> [BRANO PROPOSTO]:
________________

Un ragazzo dispone dei libri del Corano su uno stand
Saïda Keller-Messahli vorrebbe vietare anche in Svizzera la distribuzione gratuita del Corano nel quadro dell'azione "Lies!". Getty Images

Nel suo nuovo libro Saïda Keller-Messahli descrive la Svizzera come una «piattaforma di scambio islamista». L’esperta di islam critica le autorità che ancora ritengono un predicatore radicale come Abu Ramadan un «caso singolo».

Saïda Keller-Messahli, cosa le è passato per la testa quando ha sentito parlare del caso Abu Ramadan?

Saïda Keller-Messahli: Quello che dice non mi ha sorpreso. Tendenzialmente ci sono molti predicatori simili in Svizzera. L’atmosfera totalitaria nelle moschee ha inoltre fatto sì che nessuno si sia alzato per contraddirlo. Tutti si sono comportati come pecore.

(…)

Il sindaco di Bienne Erich Fehr ha definito la vicenda di Abu Ramadan un «caso singolo». Perché agitarsi tanto dunque?

(scuote la testa) Critico proprio i politici che ragionano così. Non capiscono di cosa si tratti. Abu Ramadan non è assolutamente un caso unico. Esistono strutture che hanno l’obiettivo di imporci qualcosa, con qualsiasi mezzo. Le teste pensanti dietro tutto questo cercano di influenzare le nostre istituzioni.

________________

> [BLOCCO DATI]:

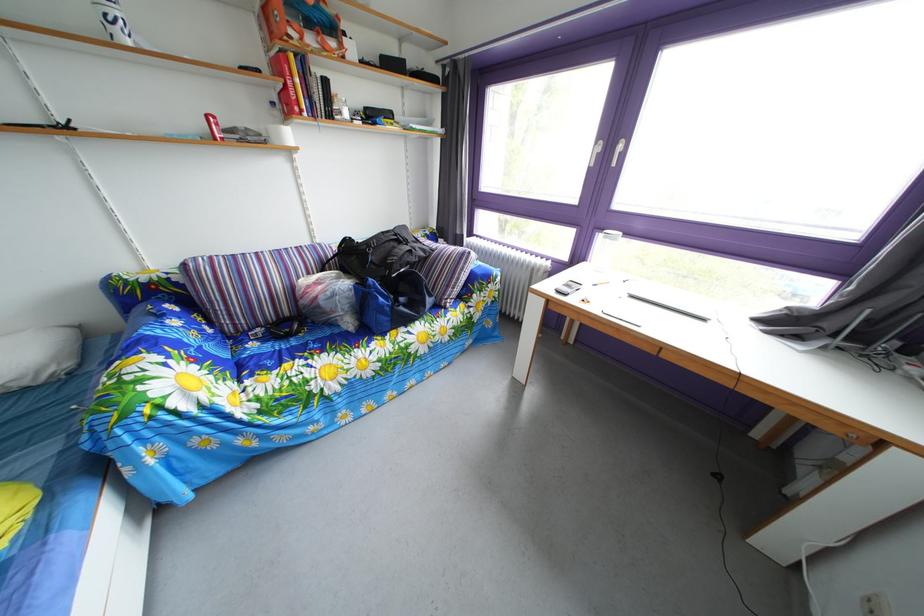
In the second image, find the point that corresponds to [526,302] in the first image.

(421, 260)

________________

> [CONSEGNE DA SVOLGERE]:
(a) Ripeti il passo del brano proposto da "Saïda Keller-Messahli, cosa" fino a "le nostre istituzioni." incluso.
(b) Riassumi in due frasi il brano proposto.

> [ELENCO DELLE RISPOSTE]:
(a)
Saïda Keller-Messahli, cosa le è passato per la testa quando ha sentito parlare del caso Abu Ramadan?

Saïda Keller-Messahli: Quello che dice non mi ha sorpreso. Tendenzialmente ci sono molti predicatori simili in Svizzera. L’atmosfera totalitaria nelle moschee ha inoltre fatto sì che nessuno si sia alzato per contraddirlo. Tutti si sono comportati come pecore.

(…)

Il sindaco di Bienne Erich Fehr ha definito la vicenda di Abu Ramadan un «caso singolo». Perché agitarsi tanto dunque?

(scuote la testa) Critico proprio i politici che ragionano così. Non capiscono di cosa si tratti. Abu Ramadan non è assolutamente un caso unico. Esistono strutture che hanno l’obiettivo di imporci qualcosa, con qualsiasi mezzo. Le teste pensanti dietro tutto questo cercano di influenzare le nostre istituzioni.

(b) Saïda Keller-Messahli, esperta di islam, nel suo nuovo libro descrive la Svizzera come una «piattaforma di scambio islamista» e dichiara che le parole del predicatore Abu Ramadan non l'hanno sorpresa, dato che in Svizzera ci sono molti predicatori simili. Critica i politici che, come il sindaco di Bienne Erich Fehr, considerano la vicenda un «caso singolo», e sostiene che esistono strutture che vogliono imporre qualcosa con qualsiasi mezzo e cercano di influenzare le istituzioni.